(Stored records)

= = = = =

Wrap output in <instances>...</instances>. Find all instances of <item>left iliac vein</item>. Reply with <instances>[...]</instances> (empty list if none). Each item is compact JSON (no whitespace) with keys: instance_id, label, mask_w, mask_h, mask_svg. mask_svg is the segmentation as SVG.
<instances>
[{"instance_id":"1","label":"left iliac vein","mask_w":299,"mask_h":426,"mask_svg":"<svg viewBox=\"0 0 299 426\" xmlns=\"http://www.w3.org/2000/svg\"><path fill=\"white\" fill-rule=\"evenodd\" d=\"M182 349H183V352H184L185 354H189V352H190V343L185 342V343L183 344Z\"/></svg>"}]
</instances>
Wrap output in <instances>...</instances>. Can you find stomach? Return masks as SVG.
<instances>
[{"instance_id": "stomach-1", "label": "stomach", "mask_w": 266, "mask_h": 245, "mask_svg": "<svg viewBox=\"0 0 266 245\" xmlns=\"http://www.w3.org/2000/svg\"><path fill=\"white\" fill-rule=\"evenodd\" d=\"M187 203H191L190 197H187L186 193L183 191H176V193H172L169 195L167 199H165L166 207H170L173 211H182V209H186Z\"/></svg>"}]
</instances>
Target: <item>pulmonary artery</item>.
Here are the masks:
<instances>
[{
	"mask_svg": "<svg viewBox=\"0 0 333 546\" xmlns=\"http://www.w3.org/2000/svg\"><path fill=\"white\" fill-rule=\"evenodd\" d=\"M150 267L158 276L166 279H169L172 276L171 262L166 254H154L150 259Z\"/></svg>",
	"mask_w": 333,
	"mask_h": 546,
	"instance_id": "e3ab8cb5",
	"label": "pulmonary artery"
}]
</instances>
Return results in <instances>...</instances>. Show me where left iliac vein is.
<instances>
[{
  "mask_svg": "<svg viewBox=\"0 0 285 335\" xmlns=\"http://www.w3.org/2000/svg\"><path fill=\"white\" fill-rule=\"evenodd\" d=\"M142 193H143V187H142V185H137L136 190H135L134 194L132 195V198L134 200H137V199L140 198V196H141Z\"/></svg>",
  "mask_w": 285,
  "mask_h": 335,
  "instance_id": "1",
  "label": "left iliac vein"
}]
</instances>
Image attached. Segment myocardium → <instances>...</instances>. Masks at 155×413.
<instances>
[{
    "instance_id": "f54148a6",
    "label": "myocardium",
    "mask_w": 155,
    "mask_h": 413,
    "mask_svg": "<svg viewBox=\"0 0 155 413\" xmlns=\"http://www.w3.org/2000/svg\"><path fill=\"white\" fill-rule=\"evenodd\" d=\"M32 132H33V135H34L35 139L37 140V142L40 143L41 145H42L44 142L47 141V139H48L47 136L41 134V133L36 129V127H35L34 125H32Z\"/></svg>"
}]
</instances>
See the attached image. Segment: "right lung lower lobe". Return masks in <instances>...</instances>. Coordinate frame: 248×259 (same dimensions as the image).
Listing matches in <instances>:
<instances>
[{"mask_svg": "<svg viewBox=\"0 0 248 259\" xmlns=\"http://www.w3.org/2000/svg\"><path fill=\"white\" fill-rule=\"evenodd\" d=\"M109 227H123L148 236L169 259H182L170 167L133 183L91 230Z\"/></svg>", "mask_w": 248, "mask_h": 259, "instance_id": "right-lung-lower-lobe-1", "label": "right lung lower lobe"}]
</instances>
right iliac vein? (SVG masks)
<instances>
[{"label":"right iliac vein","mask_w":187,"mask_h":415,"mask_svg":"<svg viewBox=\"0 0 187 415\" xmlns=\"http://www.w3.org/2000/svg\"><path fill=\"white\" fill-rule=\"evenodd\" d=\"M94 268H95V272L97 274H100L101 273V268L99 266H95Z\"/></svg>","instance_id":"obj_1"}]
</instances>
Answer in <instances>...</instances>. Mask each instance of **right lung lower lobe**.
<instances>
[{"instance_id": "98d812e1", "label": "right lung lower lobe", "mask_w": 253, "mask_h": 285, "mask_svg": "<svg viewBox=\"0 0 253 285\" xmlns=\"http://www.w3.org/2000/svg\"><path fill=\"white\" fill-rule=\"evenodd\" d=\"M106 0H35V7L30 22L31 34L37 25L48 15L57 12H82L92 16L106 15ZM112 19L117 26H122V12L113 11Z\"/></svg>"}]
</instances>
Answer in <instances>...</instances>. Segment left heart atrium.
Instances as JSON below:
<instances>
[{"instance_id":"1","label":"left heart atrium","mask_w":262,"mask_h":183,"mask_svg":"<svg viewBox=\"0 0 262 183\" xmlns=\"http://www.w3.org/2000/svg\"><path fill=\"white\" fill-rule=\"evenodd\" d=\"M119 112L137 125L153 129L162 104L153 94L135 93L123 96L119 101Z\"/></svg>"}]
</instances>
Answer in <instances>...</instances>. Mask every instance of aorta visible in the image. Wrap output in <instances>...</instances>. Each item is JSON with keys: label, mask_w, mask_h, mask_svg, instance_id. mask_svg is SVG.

= = = = =

WHAT YOU NEED TO DO: Arrange all of the records above as a numbered list, leaving out any blank lines.

WRITTEN SOLUTION:
1. Wrap output in <instances>...</instances>. Find all instances of <item>left iliac vein</item>. Reply with <instances>[...]</instances> (empty list if none). Each item is compact JSON (no whitespace) with keys: instance_id, label, mask_w, mask_h, mask_svg. mask_svg is the segmentation as SVG.
2. <instances>
3. [{"instance_id":"1","label":"left iliac vein","mask_w":299,"mask_h":426,"mask_svg":"<svg viewBox=\"0 0 299 426\" xmlns=\"http://www.w3.org/2000/svg\"><path fill=\"white\" fill-rule=\"evenodd\" d=\"M182 349H183V352H184L185 354H189V352H190V343L185 342V343L183 344Z\"/></svg>"}]
4. </instances>
5. Wrap output in <instances>...</instances>. Can you find stomach? Return masks as SVG.
6. <instances>
7. [{"instance_id": "stomach-1", "label": "stomach", "mask_w": 266, "mask_h": 245, "mask_svg": "<svg viewBox=\"0 0 266 245\" xmlns=\"http://www.w3.org/2000/svg\"><path fill=\"white\" fill-rule=\"evenodd\" d=\"M187 203H191L190 197H187L186 193L183 191H176V193H172L169 195L167 199H165L166 207H170L173 211H182V209H186Z\"/></svg>"}]
8. </instances>
9. Target: <item>pulmonary artery</item>.
10. Here are the masks:
11. <instances>
12. [{
13. 	"mask_svg": "<svg viewBox=\"0 0 333 546\" xmlns=\"http://www.w3.org/2000/svg\"><path fill=\"white\" fill-rule=\"evenodd\" d=\"M150 267L158 276L166 279H169L172 276L171 262L166 254H154L150 259Z\"/></svg>",
14. 	"mask_w": 333,
15. 	"mask_h": 546,
16. 	"instance_id": "e3ab8cb5",
17. 	"label": "pulmonary artery"
18. }]
19. </instances>
20. Return results in <instances>...</instances>. Show me where left iliac vein is.
21. <instances>
22. [{
23.   "mask_svg": "<svg viewBox=\"0 0 285 335\" xmlns=\"http://www.w3.org/2000/svg\"><path fill=\"white\" fill-rule=\"evenodd\" d=\"M142 193H143V187H142V185H137L136 190H135L134 194L132 195V198L134 200H137V199L140 198V196H141Z\"/></svg>",
24.   "mask_w": 285,
25.   "mask_h": 335,
26.   "instance_id": "1",
27.   "label": "left iliac vein"
28. }]
29. </instances>
30. Image attached. Segment myocardium → <instances>...</instances>. Masks at 155×413.
31. <instances>
32. [{
33.     "instance_id": "f54148a6",
34.     "label": "myocardium",
35.     "mask_w": 155,
36.     "mask_h": 413,
37.     "mask_svg": "<svg viewBox=\"0 0 155 413\" xmlns=\"http://www.w3.org/2000/svg\"><path fill=\"white\" fill-rule=\"evenodd\" d=\"M32 132H33V135H34L35 139L37 140V142L40 143L41 145H42L44 142L47 141V139H48L47 136L41 134V133L36 129V127H35L34 125H32Z\"/></svg>"
38. }]
39. </instances>
40. See the attached image. Segment: "right lung lower lobe". Return masks in <instances>...</instances>. Coordinate frame: 248×259 (same dimensions as the image).
41. Listing matches in <instances>:
42. <instances>
43. [{"mask_svg": "<svg viewBox=\"0 0 248 259\" xmlns=\"http://www.w3.org/2000/svg\"><path fill=\"white\" fill-rule=\"evenodd\" d=\"M109 227H123L148 236L169 259H182L170 167L133 183L91 230Z\"/></svg>", "mask_w": 248, "mask_h": 259, "instance_id": "right-lung-lower-lobe-1", "label": "right lung lower lobe"}]
44. </instances>
45. right iliac vein? (SVG masks)
46. <instances>
47. [{"label":"right iliac vein","mask_w":187,"mask_h":415,"mask_svg":"<svg viewBox=\"0 0 187 415\" xmlns=\"http://www.w3.org/2000/svg\"><path fill=\"white\" fill-rule=\"evenodd\" d=\"M94 268H95V272L97 274H100L101 273V268L99 266H95Z\"/></svg>","instance_id":"obj_1"}]
48. </instances>
49. Answer in <instances>...</instances>. Mask each instance of **right lung lower lobe**.
50. <instances>
51. [{"instance_id": "98d812e1", "label": "right lung lower lobe", "mask_w": 253, "mask_h": 285, "mask_svg": "<svg viewBox=\"0 0 253 285\" xmlns=\"http://www.w3.org/2000/svg\"><path fill=\"white\" fill-rule=\"evenodd\" d=\"M106 0H35V7L30 22L31 34L37 25L48 15L57 12H82L92 16L106 15ZM112 19L117 26H122V12L113 11Z\"/></svg>"}]
52. </instances>
53. Answer in <instances>...</instances>. Segment left heart atrium.
54. Instances as JSON below:
55. <instances>
56. [{"instance_id":"1","label":"left heart atrium","mask_w":262,"mask_h":183,"mask_svg":"<svg viewBox=\"0 0 262 183\" xmlns=\"http://www.w3.org/2000/svg\"><path fill=\"white\" fill-rule=\"evenodd\" d=\"M119 112L137 125L153 129L162 104L153 94L135 93L123 96L119 101Z\"/></svg>"}]
57. </instances>
58. Answer in <instances>...</instances>. Mask every instance of aorta visible in the image. Wrap output in <instances>...</instances>. Each item is JSON with keys: label, mask_w, mask_h, mask_svg, instance_id. mask_svg is SVG.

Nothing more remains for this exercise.